According to one school of thought, the adhesions are instigated by white blood cells called "macrophages" that flood the abdomen after surgery. Some surgeons sought to lower the risk of adhesions by rinsing out the macrophages at the end of a procedure. An opposing theory arose that macrophages, which attack infections, are actually useful in preventing adhesions. It was difficult to definitively test the theories.

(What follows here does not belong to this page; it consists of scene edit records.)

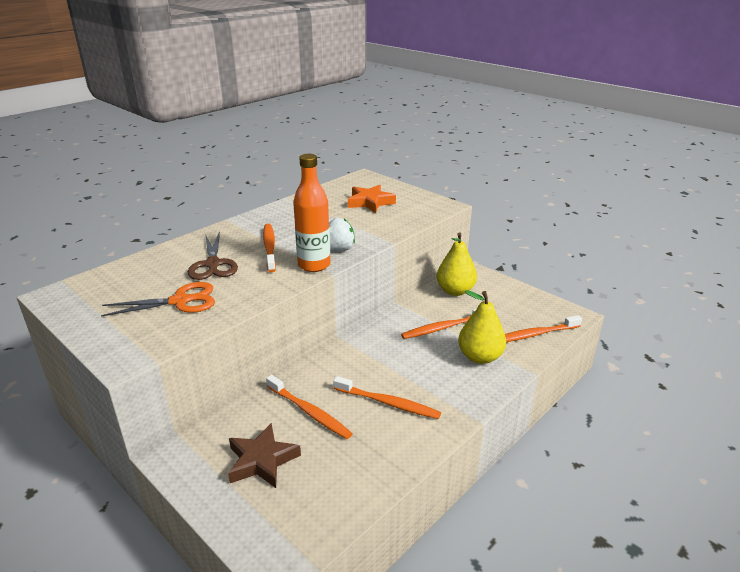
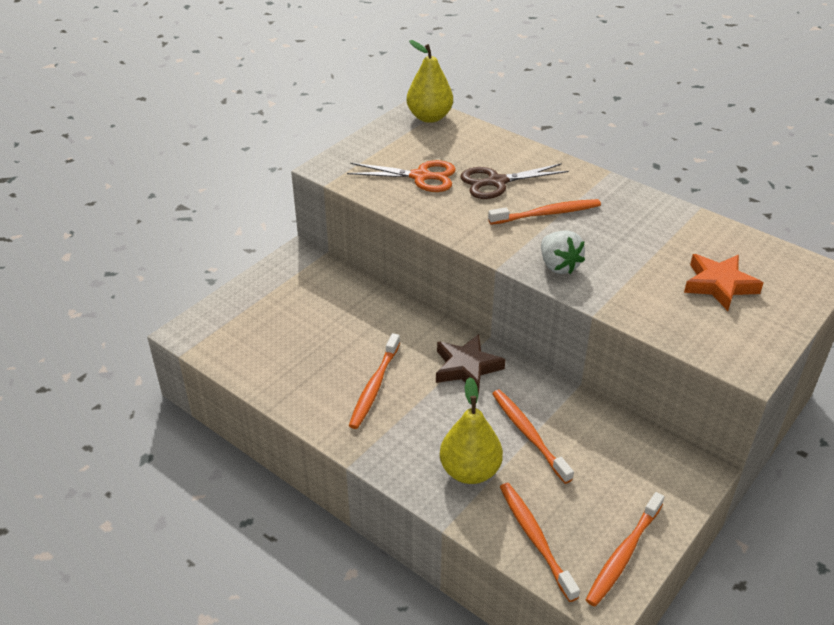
camera: 85 degrees right, 10 degrees up
orange scissors [101,282,215,317] -> orange scissors turned 60 degrees counterclockwise [347,160,456,192]
brown star [228,423,301,488] -> brown star moved to [436,334,505,394]
orange toothbrush [266,375,353,439] -> orange toothbrush moved to [586,492,664,607]
orange bottle [293,154,331,272] -> none
yellow pear [437,233,477,296] -> yellow pear moved to [407,40,453,123]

That's where Burnett and her "glow-in-the-dark" mice come in. To be clear, the glow is not visible through their skin, only in their tissue. The jellyfish gene gives each macrophage an eerie, green fluorescence (see it here), making it easier to study where they congregate and what they do.
Burnett's mice have another special quality, which gives them their notorious-sounding name: MAFIA mice, which stands for MAcrophage Fas-Induced Apoptosis. That's a scientific way of saying that all the macrophages in these mice kill themselves when Burnett injects the rodents with an otherwise harmless drug. Just like that, the mice are macrophage-free, which permits the study of how these particular cells affect biological processes, such as, say, the development of gunk on abdominal walls.
If macrophages were indeed causing those adhesions, Burnett hypothesized that mice free of macrophages would be free of adhesions, as well. But, it turned out that three out of every four of the MAFIA mice injected with the drug developed adhesions without even having abdominal surgery.
Burnett was still cautious and conducted further experiments that showed that the lack of macrophages needed to be combined with an irritant to the abdomen (such as surgery or the abdominal injection during the experiment) to cause adhesions, which clarified the fact that microphages protect, not endanger.
Her resulting message to surgeons: "Stop doing the washes, because macrophages are obviously good."
In addition to providing evidence to settle the question about surgical methods, descendants of the first MAFIA mice can now be used by other researchers in experiments without having to conduct "fake surgery" on the mice just to induce adhesions.
Burnett feels that her most significant contribution of the study is the MAFIA mice and what is still to come.
"It's really exciting to me because it's a new model that is available now for adhesion research," Burnett said. "We don't have to rely on data that we're collecting from people just because they happen to get adhesions, but we can actually plan studies and change various factors."
She is leaving the further peritoneal adhesion work to clinical researchers and turning to using her mice to study the production of blood in bone marrow. She's also collaborating with researchers looking at colon cancer, macrophages in the brain, and corneal transplants.
Burnett was assisted on the recently published study by BYU undergraduate Bo J. Beus, and, from the University of Kentucky, Rita Avidushko, Joseph Qualls, Alan M. Kaplan, and Don A. Cohen.